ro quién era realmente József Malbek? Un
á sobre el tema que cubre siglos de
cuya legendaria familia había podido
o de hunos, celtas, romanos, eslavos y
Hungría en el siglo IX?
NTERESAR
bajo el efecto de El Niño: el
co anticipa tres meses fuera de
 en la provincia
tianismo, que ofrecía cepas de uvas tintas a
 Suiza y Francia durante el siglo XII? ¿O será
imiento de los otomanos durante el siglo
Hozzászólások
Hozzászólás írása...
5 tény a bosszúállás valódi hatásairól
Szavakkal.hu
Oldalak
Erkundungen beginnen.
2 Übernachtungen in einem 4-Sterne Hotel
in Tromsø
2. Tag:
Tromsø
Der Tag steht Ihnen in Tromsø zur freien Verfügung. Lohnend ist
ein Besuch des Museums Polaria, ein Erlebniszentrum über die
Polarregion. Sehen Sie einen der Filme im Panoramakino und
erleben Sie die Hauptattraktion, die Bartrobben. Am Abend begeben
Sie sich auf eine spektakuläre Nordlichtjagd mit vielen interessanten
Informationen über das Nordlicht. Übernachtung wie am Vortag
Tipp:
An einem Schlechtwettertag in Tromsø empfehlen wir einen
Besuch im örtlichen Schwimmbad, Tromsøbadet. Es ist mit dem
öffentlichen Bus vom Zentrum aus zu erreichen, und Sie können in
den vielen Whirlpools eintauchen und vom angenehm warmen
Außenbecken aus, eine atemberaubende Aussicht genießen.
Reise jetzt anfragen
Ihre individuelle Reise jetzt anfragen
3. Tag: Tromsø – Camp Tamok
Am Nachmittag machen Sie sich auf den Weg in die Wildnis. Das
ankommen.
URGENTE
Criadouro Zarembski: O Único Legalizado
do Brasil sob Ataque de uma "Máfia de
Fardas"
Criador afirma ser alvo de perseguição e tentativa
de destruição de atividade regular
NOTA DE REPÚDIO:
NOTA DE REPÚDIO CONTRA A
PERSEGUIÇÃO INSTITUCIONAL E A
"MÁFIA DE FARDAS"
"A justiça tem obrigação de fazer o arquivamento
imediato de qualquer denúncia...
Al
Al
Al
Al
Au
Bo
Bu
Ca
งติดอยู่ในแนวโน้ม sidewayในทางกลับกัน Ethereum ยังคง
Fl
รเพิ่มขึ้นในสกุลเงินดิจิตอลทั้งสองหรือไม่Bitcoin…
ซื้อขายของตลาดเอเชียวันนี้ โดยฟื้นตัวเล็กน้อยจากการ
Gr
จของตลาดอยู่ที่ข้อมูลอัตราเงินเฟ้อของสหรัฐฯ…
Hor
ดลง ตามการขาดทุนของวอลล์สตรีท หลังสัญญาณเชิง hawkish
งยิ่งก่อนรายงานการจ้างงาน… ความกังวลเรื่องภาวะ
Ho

----------------------------------------

Above this task is a listing. Restate, word for word and with nothing added, the lines from the one with "o de hunos, celtas, romanos, eslavos y" through the one with "An einem Schlechtwettertag".

### [RESULT]
o de hunos, celtas, romanos, eslavos y
Hungría en el siglo IX?
NTERESAR
bajo el efecto de El Niño: el
co anticipa tres meses fuera de
 en la provincia
tianismo, que ofrecía cepas de uvas tintas a
 Suiza y Francia durante el siglo XII? ¿O será
imiento de los otomanos durante el siglo
Hozzászólások
Hozzászólás írása...
5 tény a bosszúállás valódi hatásairól
Szavakkal.hu
Oldalak
Erkundungen beginnen.
2 Übernachtungen in einem 4-Sterne Hotel
in Tromsø
2. Tag:
Tromsø
Der Tag steht Ihnen in Tromsø zur freien Verfügung. Lohnend ist
ein Besuch des Museums Polaria, ein Erlebniszentrum über die
Polarregion. Sehen Sie einen der Filme im Panoramakino und
erleben Sie die Hauptattraktion, die Bartrobben. Am Abend begeben
Sie sich auf eine spektakuläre Nordlichtjagd mit vielen interessanten
Informationen über das Nordlicht. Übernachtung wie am Vortag
Tipp:
An einem Schlechtwettertag in Tromsø empfehlen wir einen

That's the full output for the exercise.